Die sekundäre Darlegungslast führt weder zu einer Umkehr der Beweislast noch zu einer über die prozessuale Wahrheitspflicht und Erklärungslast (§ 138 Abs. 1 und 2 ZPO) hinausgehenden Verpflichtung des Anschlussinhabers, dem Anspruchsteller alle für seinen Prozesserfolg benötigten Informationen zu verschaffen. Der Anschlussinhaber genügt seiner sekundären Darlegungslast dadurch, dass er vorträgt, ob andere Personen und gegebenenfalls welche anderen Personen selbständigen Zugang zu seinem Internetanschluss hatten und als Täter der Rechtsverletzung in Betracht kommen (vgl. OLG Hamm, MMR 2012, 40 f.; Beschluss vom 4. November 2013 – 22 W 60/13, juris Rn. 7; OLG Köln, GRUR-RR 2012, 329, 330; OLG Frankfurt am Main, GRUR-RR 2013, 246; LG Köln, ZUM 2013, 67, 68; LG München I, MMR 2013,396). In diesem Umfang ist der Anschlussinhaber im Rahmen des Zumutbaren auch zu Nachforschungen verpflichtet (vgl. zur Recherchepflicht beim Verlust oder einer Beschädigung von Transportgut BGH, Urteil vom 11. April 2013 – I ZR 61/12, TranspR 2013, 437 Rn. 31; insoweit aA OLG Hamm, MMR 2012, 40 f.; OLG Köln, GRUR-RR 2012, 329, 330; LG München I, MMR 2013, 396).
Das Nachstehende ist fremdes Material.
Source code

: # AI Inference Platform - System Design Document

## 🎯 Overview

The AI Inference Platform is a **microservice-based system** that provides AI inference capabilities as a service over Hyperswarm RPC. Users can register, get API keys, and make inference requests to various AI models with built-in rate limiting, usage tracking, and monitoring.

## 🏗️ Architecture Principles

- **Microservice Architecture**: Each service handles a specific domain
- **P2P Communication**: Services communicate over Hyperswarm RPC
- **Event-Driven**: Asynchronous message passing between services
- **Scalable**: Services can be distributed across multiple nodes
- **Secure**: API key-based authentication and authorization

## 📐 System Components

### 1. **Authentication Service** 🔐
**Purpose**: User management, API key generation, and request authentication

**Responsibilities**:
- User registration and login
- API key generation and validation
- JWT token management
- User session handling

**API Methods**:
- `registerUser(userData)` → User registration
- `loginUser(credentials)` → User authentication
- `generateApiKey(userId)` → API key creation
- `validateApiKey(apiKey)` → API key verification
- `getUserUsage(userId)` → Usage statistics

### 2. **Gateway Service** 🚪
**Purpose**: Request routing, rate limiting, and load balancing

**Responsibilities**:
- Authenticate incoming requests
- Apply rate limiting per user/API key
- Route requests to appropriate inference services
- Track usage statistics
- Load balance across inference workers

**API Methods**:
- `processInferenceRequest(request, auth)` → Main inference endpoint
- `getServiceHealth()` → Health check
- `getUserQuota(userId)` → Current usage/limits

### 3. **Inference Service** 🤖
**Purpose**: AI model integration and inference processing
Jedoch ist diese nicht ausreichend konkretisiert, so dass Anschlussinhaber nicht wissen, was ihnen im Einzelfall zugemutet wird. 

Diese Nachforschungspflicht des Anschlussinhabers weiteten RichterInnen zuletzt dermaßen aus, dass sie eine Klage gegen einen Anschlussinhaber nur dann abwiesen, wenn der Anschlussinhaber selber einen potentiellen Täter benennt. In der Folge muss der Beklagte die Arbeit des Klägers erledigen. In keinem anderen Gebiet des Zivilrechts kann einem Anspruchsgegner auferlegt werden, selber detektivisch tätig zu werden. Schlimmer noch: Einem Betreiber eines Internetzugangs – hier eines Freifunkknotens – ist es juristisch tatsächlich verboten, so umfangreiche Protokolle anzufertigen, um später den Täter einer einfachen Urheberrechtsverletzung nennen zu können.

Dies steht ohne Frage in direktem Widerspruch zum gesetzgeberischen Wille, der sich in der Novellierung des Telemediengesetzes im Herbst 2017 manifestierte. Der Gesetzgeber hatte mit der Novelle ja explizit versucht, die Unsicherheiten abzuschaffen, die mit dem Teilen eines Internetanschlusses einhergingen. Die aktuelle Rechtsprechung unterläuft den Willen des Gesetzgebers.